|
For interpolation (just to be clear, not regression, i.e. interpolation means the curve has to pass through every point in the data exactly), polynomial interpolation gives a unique polynomial of lowest possible degree [1]; I'm not sure a NN would have fewer parameters than this for interpolation, strictly speaking. To your point, I believe you meant "rough interpolation", and it's true in many cases NN's might produce a less overfitted approximating function if one has no prior knowledge of the generating function. But if one can exploit prior knowledge, one can select an optimal set of basis functions and fit a more parsimonious model than a NN. For instance, if you knew that a nonlinear function was a function of sin, cos and logs, selecting these as basis functions and finding the correct functional form [2] would likely help an optimizer find more parsimonious model than a NN using standard activation functions (ReLU, sigmoid, etc). As a thought experiment, suppose the generating function was this: (5 parameters) y = a1*log(a2*x)/cos(a3*x) + a4*sin(a5*x)
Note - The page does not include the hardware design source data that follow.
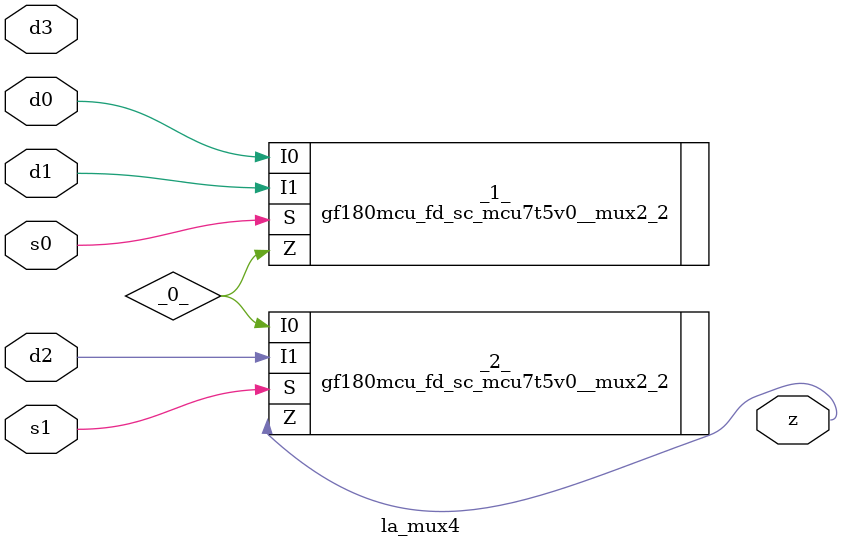
<source format=v>

/* Generated by Yosys 0.37 (git sha1 a5c7f69ed, clang 14.0.0-1ubuntu1.1 -fPIC -Os) */

module la_mux4(d0, d1, d2, d3, s0, s1, z);
  wire _0_;
  input d0;
  wire d0;
  input d1;
  wire d1;
  input d2;
  wire d2;
  input d3;
  wire d3;
  input s0;
  wire s0;
  input s1;
  wire s1;
  output z;
  wire z;
  gf180mcu_fd_sc_mcu7t5v0__mux2_2 _1_ (
    .I0(d0),
    .I1(d1),
    .S(s0),
    .Z(_0_)
  );
  gf180mcu_fd_sc_mcu7t5v0__mux2_2 _2_ (
    .I0(_0_),
    .I1(d2),
    .S(s1),
    .Z(z)
  );
endmodule

</source>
If one attempted to fit this with log, cos and sin basis functions, one is likely recover this form with ~5 parameters. But suppose we tried to fit this with an NN with the stipulation that the approximation error is under some ε -- I suspect we'll need quite a bit more than 5 parameters.NN's tend to generalize better (assuming proper regularization) than polynomial approximations and have fewer numerical problems like Runge's phenomenon, but I don't think NNs aim for (or have results that demonstrate) parsimony in parameters. [1] https://en.wikipedia.org/wiki/Polynomial_interpolation [2] If the functional form is unknown, there are techniques like "symbolic regression" that attempt to do a structure search to find a well-fitting structure. https://en.wikipedia.org/wiki/Symbolic_regression |